■ **Task instructions**:
For the records below, give the number of lines that include the string "légales". Nothing else belongs in the answer.

START Material for the task

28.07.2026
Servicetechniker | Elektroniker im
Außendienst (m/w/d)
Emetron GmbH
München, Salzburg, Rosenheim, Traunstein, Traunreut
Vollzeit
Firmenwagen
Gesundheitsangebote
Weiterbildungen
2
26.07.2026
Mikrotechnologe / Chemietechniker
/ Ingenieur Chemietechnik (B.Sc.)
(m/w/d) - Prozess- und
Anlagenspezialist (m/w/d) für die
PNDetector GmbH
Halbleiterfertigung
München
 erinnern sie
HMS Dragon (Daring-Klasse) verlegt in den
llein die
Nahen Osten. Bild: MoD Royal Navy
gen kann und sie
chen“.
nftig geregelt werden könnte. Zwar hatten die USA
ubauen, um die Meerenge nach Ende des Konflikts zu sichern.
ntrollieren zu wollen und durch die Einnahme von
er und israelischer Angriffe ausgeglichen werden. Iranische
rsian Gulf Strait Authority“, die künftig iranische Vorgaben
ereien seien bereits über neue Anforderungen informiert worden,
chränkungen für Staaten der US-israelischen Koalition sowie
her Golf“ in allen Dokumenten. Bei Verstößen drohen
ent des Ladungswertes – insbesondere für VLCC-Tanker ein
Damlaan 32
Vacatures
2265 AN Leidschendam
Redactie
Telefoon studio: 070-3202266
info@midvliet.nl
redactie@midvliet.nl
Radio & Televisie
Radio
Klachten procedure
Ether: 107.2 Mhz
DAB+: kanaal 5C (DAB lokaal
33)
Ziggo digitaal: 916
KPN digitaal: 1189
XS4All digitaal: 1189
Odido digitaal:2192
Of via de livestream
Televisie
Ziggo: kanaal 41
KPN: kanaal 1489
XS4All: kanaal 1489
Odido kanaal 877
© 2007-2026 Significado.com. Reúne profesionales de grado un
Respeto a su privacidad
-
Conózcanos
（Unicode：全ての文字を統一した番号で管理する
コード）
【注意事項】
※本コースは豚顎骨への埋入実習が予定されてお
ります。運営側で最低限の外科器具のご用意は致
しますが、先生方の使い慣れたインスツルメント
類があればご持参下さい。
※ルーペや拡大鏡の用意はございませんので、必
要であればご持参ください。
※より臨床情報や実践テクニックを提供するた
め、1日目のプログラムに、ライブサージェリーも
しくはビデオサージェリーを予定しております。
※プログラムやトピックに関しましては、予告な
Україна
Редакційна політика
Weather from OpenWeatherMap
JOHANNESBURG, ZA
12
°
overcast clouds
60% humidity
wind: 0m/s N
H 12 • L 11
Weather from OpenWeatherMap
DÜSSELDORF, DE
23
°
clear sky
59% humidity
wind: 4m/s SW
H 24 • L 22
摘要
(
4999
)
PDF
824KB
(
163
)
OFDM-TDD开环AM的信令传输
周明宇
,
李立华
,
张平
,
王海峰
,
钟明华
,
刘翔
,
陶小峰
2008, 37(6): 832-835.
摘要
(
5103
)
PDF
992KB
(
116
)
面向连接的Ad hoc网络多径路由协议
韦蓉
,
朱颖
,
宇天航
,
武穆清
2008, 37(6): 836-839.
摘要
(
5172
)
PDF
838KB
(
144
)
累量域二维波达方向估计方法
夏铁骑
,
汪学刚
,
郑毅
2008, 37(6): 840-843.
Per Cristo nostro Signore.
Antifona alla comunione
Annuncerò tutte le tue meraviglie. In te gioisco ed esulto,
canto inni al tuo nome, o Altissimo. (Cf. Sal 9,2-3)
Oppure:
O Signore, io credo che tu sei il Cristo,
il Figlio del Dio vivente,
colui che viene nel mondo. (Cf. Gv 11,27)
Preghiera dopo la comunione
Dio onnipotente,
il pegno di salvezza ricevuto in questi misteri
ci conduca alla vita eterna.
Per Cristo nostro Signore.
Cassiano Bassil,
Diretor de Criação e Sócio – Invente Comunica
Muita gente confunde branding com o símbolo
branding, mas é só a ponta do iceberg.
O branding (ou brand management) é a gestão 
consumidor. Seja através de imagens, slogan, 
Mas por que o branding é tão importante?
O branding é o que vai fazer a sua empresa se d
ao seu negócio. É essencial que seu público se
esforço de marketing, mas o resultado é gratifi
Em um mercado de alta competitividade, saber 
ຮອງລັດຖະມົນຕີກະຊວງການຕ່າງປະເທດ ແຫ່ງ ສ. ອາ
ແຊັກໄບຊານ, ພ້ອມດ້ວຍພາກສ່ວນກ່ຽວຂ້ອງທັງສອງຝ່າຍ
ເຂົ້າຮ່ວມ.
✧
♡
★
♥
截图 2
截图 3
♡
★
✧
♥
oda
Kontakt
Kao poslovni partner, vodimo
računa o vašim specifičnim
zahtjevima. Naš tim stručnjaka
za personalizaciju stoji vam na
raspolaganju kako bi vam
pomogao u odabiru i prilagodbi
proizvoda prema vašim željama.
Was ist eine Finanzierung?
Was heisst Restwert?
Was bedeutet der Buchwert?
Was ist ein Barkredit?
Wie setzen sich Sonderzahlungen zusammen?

END Material for the task
START Material for the task

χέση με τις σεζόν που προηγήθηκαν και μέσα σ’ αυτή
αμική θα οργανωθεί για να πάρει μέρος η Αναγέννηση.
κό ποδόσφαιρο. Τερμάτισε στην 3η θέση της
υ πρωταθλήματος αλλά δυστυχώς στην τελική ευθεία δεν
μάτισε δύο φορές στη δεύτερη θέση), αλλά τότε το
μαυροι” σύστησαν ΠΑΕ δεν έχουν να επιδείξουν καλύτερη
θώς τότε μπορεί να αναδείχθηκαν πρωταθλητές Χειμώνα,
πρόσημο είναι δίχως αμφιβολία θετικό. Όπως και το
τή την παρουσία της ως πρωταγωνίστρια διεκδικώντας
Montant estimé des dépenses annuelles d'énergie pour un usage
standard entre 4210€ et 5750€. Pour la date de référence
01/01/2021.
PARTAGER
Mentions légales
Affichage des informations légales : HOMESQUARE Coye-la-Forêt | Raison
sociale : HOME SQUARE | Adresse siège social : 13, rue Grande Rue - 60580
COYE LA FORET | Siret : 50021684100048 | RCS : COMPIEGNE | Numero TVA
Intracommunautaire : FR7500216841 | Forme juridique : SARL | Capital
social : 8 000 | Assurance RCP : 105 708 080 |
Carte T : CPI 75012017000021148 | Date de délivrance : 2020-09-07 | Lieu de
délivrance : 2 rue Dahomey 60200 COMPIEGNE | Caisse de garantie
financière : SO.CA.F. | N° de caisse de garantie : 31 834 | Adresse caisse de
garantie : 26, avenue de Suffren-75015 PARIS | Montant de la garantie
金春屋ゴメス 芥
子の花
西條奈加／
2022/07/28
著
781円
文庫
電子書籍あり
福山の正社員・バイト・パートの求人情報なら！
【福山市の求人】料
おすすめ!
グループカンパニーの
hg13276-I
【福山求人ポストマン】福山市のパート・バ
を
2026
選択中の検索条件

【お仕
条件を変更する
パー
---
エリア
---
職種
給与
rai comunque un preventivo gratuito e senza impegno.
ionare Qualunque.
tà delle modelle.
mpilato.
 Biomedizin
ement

END Material for the task
START Material for the task

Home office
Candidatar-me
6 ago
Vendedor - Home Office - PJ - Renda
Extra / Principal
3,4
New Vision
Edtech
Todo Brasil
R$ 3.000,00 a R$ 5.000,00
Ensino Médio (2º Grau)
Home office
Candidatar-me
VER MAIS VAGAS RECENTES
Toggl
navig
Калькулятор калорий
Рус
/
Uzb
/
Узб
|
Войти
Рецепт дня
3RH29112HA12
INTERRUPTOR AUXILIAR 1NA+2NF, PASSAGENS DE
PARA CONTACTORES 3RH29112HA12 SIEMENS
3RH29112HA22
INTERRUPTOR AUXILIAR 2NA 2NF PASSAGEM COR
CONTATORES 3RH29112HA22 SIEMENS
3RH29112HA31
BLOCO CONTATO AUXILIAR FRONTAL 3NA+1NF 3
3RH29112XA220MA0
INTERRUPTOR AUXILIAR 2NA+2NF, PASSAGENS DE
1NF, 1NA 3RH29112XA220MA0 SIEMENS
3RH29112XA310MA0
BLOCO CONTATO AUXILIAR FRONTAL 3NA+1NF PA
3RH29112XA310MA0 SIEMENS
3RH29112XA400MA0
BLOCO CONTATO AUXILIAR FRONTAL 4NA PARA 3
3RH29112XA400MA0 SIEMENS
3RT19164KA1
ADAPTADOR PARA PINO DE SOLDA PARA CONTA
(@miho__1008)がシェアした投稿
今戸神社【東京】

END Material for the task

■ **Exercise output**:
2